I had my first lesson in showing proper respect for our food while attending the Buddha bathing ceremony at a large Buddhist temple a number of years ago. After the ceremony, the temple’s disciples had served a vegetarian lunch that included a soy dish I wasn’t very fond of. I had a little bit of this left in my bowl when the meal was complete, prompting one of the female disciples at the table to remind me that we should show proper respect for our food by eating everything in our bowls. To make her point, she poured a bit of water into her own bowl to free a few grains of rice stuck to the sides, then drank it down.
My second lesson came while we were working on this month’s cover story on food banks. I had thought that homeless people fishing large quantities of tiramisu and prawns from restaurant dumpsters was a rare developed-world phenomenon. Our reporting on food banks showed me that it happens far more frequently than I had imagined, even here in Taiwan.
In Waste: Uncovering the Global Food Scandal, food-industry critic and Cambridge University graduate Tristram Stuart calculates that the world wastes enough food to feed 100 million hungry people. Restaurants and supermarkets often manage their food inventories poorly and fail to consider the environmental consequences of their practices, which together result in enormous amounts of food waste.
Surprisingly, much of the “mountain of waste” they throw away is still fresh and edible. Stuart describes acquiring 25 boxes of mangoes that market traders were preparing to throw away because they thought them overripe. He peeled and sectioned them, and stored them in his freezer at home. He ultimately used them to make delicious icy beverages that he served to the guests at a friend’s wedding.
The world’s first food bank was established 40 years ago in the US, in an effort to ensure that excess food was efficiently transported to where it was needed. Taiwan became a part of the global food bank network last year. As part of our reporting for this issue, we visited non-profit organizations in Taipei, Changhua, and Taichung to understand how volunteers go about delivering donations of baked goods, hot meals, and daily necessities to families in need.

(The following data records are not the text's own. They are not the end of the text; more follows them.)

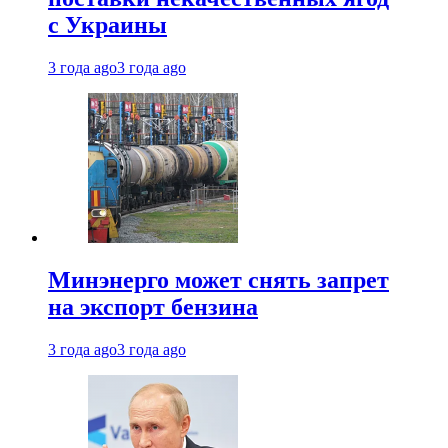
с Украины
3 года ago
3 года ago
Минэнерго может снять запрет
на экспорт бензина
3 года ago
3 года ago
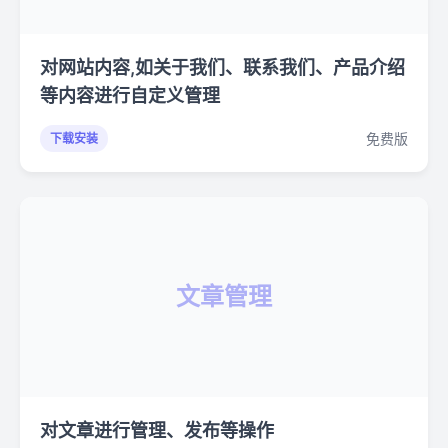
对网站内容,如关于我们、联系我们、产品介绍
等内容进行自定义管理
免费版
下载安装
文章管理
对文章进行管理、发布等操作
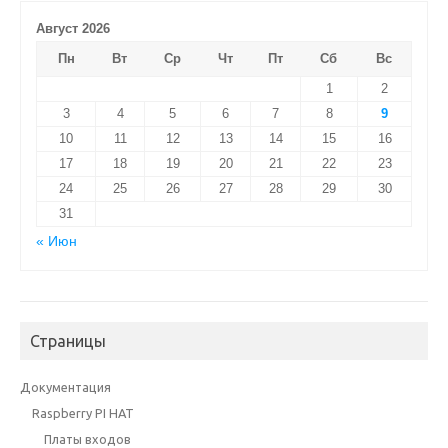
Август 2026
Пн
Вт
Ср
Чт
Пт
Сб
Вс
1
2
3
4
5
6
7
8
9
10
11
12
13
14
15
16
17
18
19
20
21
22
23
24
25
26
27
28
29
30
31
« Июн
Страницы
Документация
Raspberry PI HAT
Платы входов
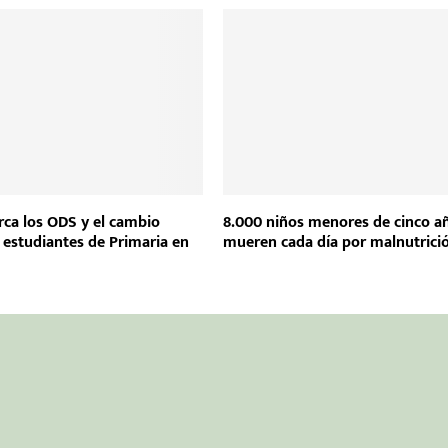
rca los ODS y el cambio
8.000 niños menores de cinco a
a estudiantes de Primaria en
mueren cada día por malnutrici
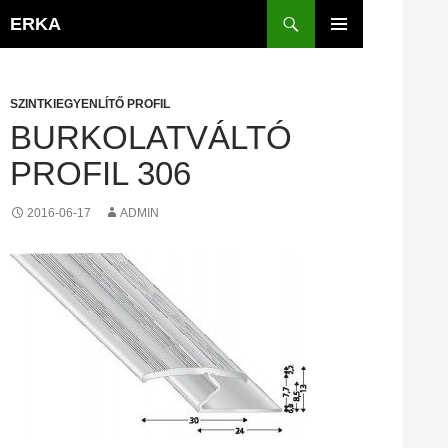
Kilépés
Keresés
ERKA
a
ELSŐDLEGES
tartalomba
MENÜ
SZINTKIEGYENLÍTŐ PROFIL
BURKOLATVÁLTÓ
PROFIL 306
2016-06-17
ADMIN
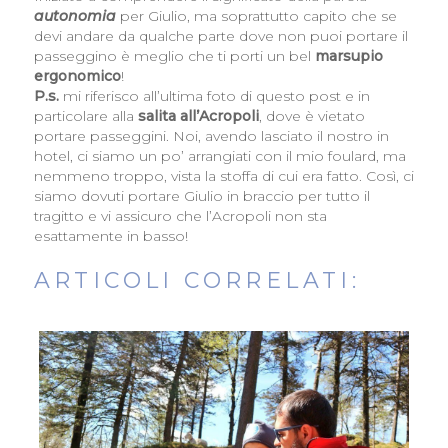
autonomia
per Giulio, ma soprattutto capito che se
devi andare da qualche parte dove non puoi portare il
passeggino è meglio che ti porti un bel
marsupio
ergonomico
!
P.s.
mi riferisco all’ultima foto di questo post e in
particolare alla
salita all’Acropoli
, dove è vietato
portare passeggini. Noi, avendo lasciato il nostro in
hotel, ci siamo un po’ arrangiati con il mio foulard, ma
nemmeno troppo, vista la stoffa di cui era fatto. Così, ci
siamo dovuti portare Giulio in braccio per tutto il
tragitto e vi assicuro che l’Acropoli non sta
esattamente in basso!
ARTICOLI CORRELATI:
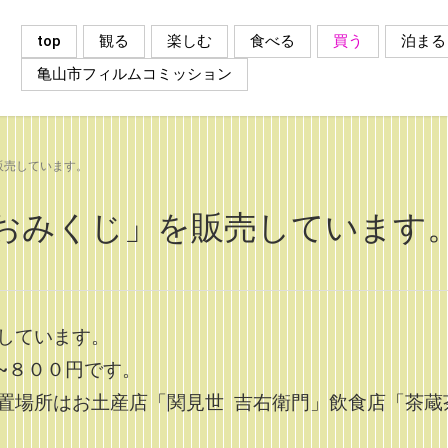
top
観る
楽しむ
食べる
買う
泊まる
亀山市フィルムコミッション
販売しています。
おみくじ」を販売しています
しています。
~８００円です。
置場所はお土産店「関見世 吉右衛門」飲食店「茶蔵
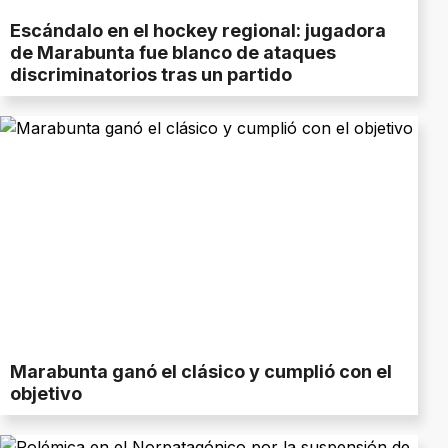
Escándalo en el hockey regional: jugadora
de Marabunta fue blanco de ataques
discriminatorios tras un partido
Marabunta ganó el clásico y cumplió con el
objetivo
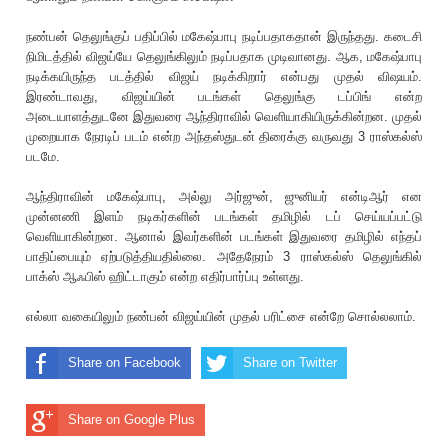
நண்பன் தெலுங்குப் பதிப்பில் மகேஷ்பாபு நடிப்பதாகதான் இருந்தது. கடைசி
நிமிடத்தில் விஜய்யே தெலுங்கிலும் நடிப்பதாக முடிவானது. ஆக, மகேஷ்பாபு
நடிக்கயிருந்த படத்தில் விஜய் நடிக்கிறார் என்பது முதல் விஷயம்.
இரண்டாவது, விஜய்யின் படங்கள் தெலுங்கு டப்பிங் என்ற
அடையாளத்துடனே இதுவரை ஆந்திராவில் வெளியாகியிருக்கின்றன. முதல்
முறையாக நேரடிப் படம் என்ற அந்தஸ்துடன் திரைக்கு வருவது 3 ராஸ்கல்ஸ்
படமே.
ஆந்திராவின் மகேஷ்பாபு, அல்லு அர்ஜுன், ஜுனியர் என்டிஆர் என
முன்னணி இளம் நடிகர்களின் படங்கள் தமிழில் டப் செய்யப்பட்டு
வெளியாகின்றன. ஆனால் இவர்களின் படங்கள் இதுவரை தமிழில் எந்தப்
பாதிப்பையும் ஏற்படுத்தியதில்லை. அதேநேரம் 3 ராஸ்கல்ஸ் தெலுங்கில்
பாக்ஸ் ஆஃபிஸ் ஹிட்டாகும் என்ற எதிர்பார்ப்பு உள்ளது.
எல்லா வகையிலும் நண்பன் விஜய்யின் முதல் ப‌ரிட்சை என்றே சொல்லலாம்.
Share on Facebook
Share on Twitter
Share on Google Plus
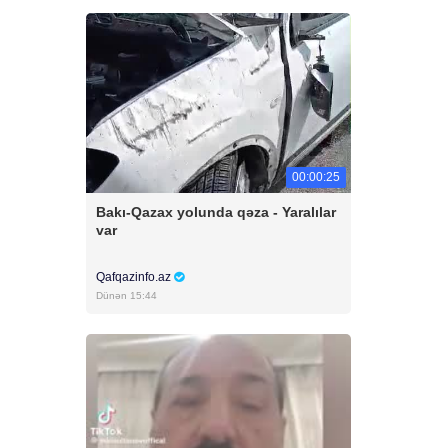
00:00:25
Bakı-Qazax yolunda qəza - Yaralılar
var
Qafqazinfo.az
Dünən 15:44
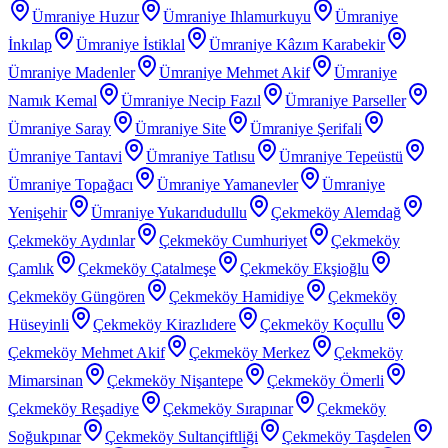
Ümraniye Huzur
Ümraniye Ihlamurkuyu
Ümraniye
İnkılap
Ümraniye İstiklal
Ümraniye Kâzım Karabekir
Ümraniye Madenler
Ümraniye Mehmet Akif
Ümraniye
Namık Kemal
Ümraniye Necip Fazıl
Ümraniye Parseller
Ümraniye Saray
Ümraniye Site
Ümraniye Şerifali
Ümraniye Tantavi
Ümraniye Tatlısu
Ümraniye Tepeüstü
Ümraniye Topağacı
Ümraniye Yamanevler
Ümraniye
Yenişehir
Ümraniye Yukarıdudullu
Çekmeköy Alemdağ
Çekmeköy Aydınlar
Çekmeköy Cumhuriyet
Çekmeköy
Çamlık
Çekmeköy Çatalmeşe
Çekmeköy Ekşioğlu
Çekmeköy Güngören
Çekmeköy Hamidiye
Çekmeköy
Hüseyinli
Çekmeköy Kirazlıdere
Çekmeköy Koçullu
Çekmeköy Mehmet Akif
Çekmeköy Merkez
Çekmeköy
Mimarsinan
Çekmeköy Nişantepe
Çekmeköy Ömerli
Çekmeköy Reşadiye
Çekmeköy Sırapınar
Çekmeköy
Soğukpınar
Çekmeköy Sultançiftliği
Çekmeköy Taşdelen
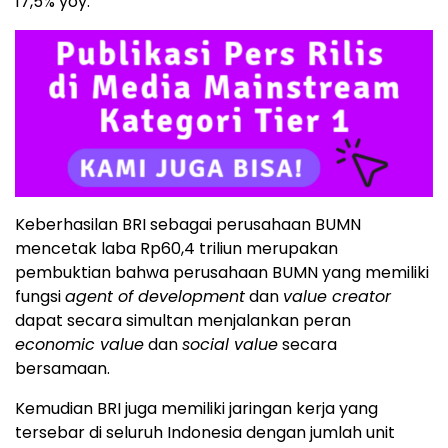
17,5% yoy.
Keberhasilan BRI sebagai perusahaan BUMN
mencetak laba Rp60,4 triliun merupakan
pembuktian bahwa perusahaan BUMN yang memiliki
fungsi
agent of development
dan
value creator
dapat secara simultan menjalankan peran
economic value
dan
social value
secara
bersamaan.
Kemudian BRI juga memiliki jaringan kerja yang
tersebar di seluruh Indonesia dengan jumlah unit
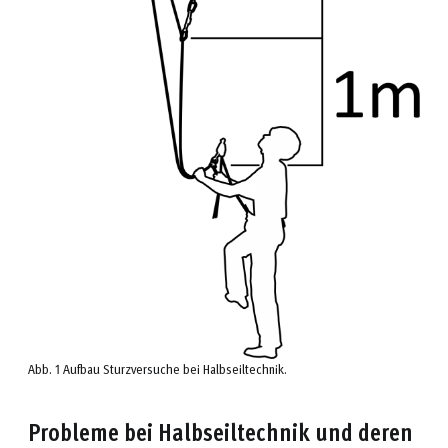
Abb. 1 Aufbau Sturzversuche bei Halbseiltechnik.
Probleme bei Halbseiltechnik und deren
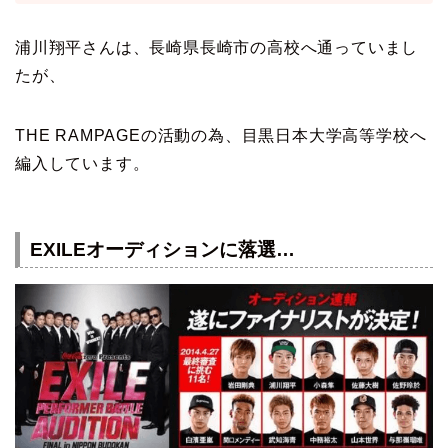
浦川翔平さんは、長崎県長崎市の高校へ通っていまし
たが、
THE RAMPAGEの活動の為、目黒日本大学高等学校へ
編入しています。
EXILEオーディションに落選…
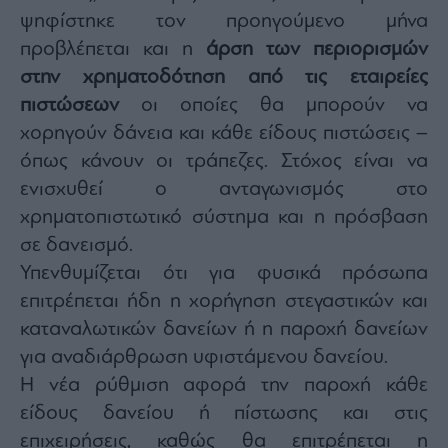
ψηφίστηκε τον προηγούμενο μήνα
προβλέπεται και η
άρση των περιορισμών
στην χρηματοδότηση από τις εταιρείες
πιστώσεων
οι οποίες θα μπορούν να
χορηγούν δάνεια και κάθε είδους πιστώσεις –
όπως κάνουν οι τράπεζες. Στόχος είναι να
ενισχυθεί ο ανταγωνισμός στο
χρηματοπιστωτικό σύστημα και η πρόσβαση
σε δανεισμό.
Υπενθυμίζεται ότι για φυσικά πρόσωπα
επιτρέπεται ήδη η χορήγηση στεγαστικών και
καταναλωτικών δανείων ή η παροχή δανείων
για αναδιάρθρωση υφιστάμενου δανείου.
Η νέα ρύθμιση αφορά την παροχή κάθε
είδους δανείου ή πίστωσης και στις
επιχειρήσεις, καθώς θα επιτρέπεται η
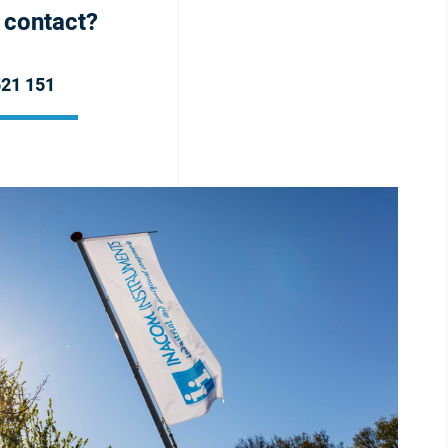
h contact?
521 151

But getting excess food to needy people is relatively easy. The real challenge is keeping food from being thrown away, which flies in the face of the food industry’s business model: producing in large volumes and stimulating consumption. It also requires people to rethink their understanding of freshness and expiration dates.
Stuart notes that the European Union requires packaged foods to be marked with either a “use by” date or a “best before” date. While expiration dates result in thousands of tons of edible food being thrown away, best-before dates serve as a reminder to consumers that the food is likely to taste better before a given date, without suggesting that it is dangerous to eat it once that date has passed. Factors such as temperature, storage method, and cooking technique are all far more important to food safety than its nominal expiration date.
Stuart’s book prompted physician and author Li Weiwen to change his shopping habits. Having learned that supermarkets throw away large quantities of food that is approaching its expiration date, Li has stopped buying the items with the most distant expiration dates, and now chooses those with the nearest.
My personal takeaway from this month’s cover story is that we need to recognize the food waste problem and make changes, neither producing nor purchasing too much. Food should be enjoyed, not thrown away.